The exchange-traded-fund business the firm bought from Barclays in 2009 has seen huge growth, “leaving in the dust the stock pickers who had spurred an earlier expansion for the firm,” according to the article. BlackRock has therefore adopted a plan to consolidate several of its actively managed funds “that rely more on algorithms and models to pick stocks.” This will affect approximately $30 billion in assets under management and result in at least 36 employees leaving the firm.

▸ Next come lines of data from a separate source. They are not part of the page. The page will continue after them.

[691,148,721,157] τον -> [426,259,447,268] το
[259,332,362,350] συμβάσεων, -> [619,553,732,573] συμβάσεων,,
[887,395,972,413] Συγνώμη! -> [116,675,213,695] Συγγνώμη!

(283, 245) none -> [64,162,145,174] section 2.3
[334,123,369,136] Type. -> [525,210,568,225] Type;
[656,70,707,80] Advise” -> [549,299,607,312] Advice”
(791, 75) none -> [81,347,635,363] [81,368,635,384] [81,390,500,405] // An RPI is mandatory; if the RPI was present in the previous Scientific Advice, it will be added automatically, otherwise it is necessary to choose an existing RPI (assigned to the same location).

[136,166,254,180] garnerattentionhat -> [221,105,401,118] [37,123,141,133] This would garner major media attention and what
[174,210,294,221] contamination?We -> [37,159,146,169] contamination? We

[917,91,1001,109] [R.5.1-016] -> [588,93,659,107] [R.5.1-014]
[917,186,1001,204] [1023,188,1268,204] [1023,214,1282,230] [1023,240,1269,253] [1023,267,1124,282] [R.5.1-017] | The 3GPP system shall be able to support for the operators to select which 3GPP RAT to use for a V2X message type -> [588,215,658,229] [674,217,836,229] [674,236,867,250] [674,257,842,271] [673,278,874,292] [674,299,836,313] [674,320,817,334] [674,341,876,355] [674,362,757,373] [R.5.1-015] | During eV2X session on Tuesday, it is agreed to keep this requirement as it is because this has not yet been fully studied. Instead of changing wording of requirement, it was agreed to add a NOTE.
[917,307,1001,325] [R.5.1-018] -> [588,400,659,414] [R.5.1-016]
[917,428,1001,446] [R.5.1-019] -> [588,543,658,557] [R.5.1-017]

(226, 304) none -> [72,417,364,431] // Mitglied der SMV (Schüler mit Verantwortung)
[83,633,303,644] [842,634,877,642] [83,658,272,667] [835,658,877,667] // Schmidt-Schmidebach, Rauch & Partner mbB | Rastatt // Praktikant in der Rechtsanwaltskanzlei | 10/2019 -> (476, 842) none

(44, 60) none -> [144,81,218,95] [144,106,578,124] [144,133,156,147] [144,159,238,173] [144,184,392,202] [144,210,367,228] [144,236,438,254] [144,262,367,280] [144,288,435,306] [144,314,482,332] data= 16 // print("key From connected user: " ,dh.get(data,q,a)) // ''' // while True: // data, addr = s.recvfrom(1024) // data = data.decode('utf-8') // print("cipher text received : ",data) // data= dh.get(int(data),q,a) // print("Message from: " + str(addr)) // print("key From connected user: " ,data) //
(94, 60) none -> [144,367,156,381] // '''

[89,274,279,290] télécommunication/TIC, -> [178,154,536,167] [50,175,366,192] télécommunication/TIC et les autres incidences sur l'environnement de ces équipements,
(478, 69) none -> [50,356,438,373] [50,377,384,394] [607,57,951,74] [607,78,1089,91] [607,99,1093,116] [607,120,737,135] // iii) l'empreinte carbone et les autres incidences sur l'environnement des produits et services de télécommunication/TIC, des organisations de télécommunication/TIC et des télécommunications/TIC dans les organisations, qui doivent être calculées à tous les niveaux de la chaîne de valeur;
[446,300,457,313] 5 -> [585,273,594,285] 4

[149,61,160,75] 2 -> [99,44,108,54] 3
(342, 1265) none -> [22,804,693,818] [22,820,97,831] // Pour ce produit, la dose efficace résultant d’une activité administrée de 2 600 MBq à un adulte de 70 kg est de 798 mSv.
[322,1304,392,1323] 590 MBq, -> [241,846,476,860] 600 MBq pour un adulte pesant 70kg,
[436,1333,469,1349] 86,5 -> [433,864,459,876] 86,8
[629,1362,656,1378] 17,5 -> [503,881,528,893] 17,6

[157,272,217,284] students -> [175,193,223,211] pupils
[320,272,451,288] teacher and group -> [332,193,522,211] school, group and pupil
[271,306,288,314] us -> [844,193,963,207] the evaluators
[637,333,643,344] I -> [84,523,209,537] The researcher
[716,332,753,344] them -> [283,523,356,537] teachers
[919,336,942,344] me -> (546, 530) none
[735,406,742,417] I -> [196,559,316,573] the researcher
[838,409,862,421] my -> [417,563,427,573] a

Laurence Fink, founder and CEO of BlackRock, has long asserted his belief that the client should be free to choose between low-cost passive or expensive active investing strategies, the article suggests that he “is now a true believer in systematic investing styles over the stock picking smarts of individual portfolio managers.” Still, Fink doesn’t intend to go all passive—actively managed funds are still profitable for BlackRock and represent 16% of total revenue, the article says. “We have to change the ecosystem,” says Fink, “that means relying more on big data, artificial intelligence, factors and models within quant and traditional investment strategies.”
The firm’s new plan probably won’t immediately curtail the outflow of investor dollars, the article says. “In fact,” it argues, “outflows are likely to increase, as few investors want to stick with a fund undergoing an existential makeover.” But Fink believes it’s better to “take the pain now than later.”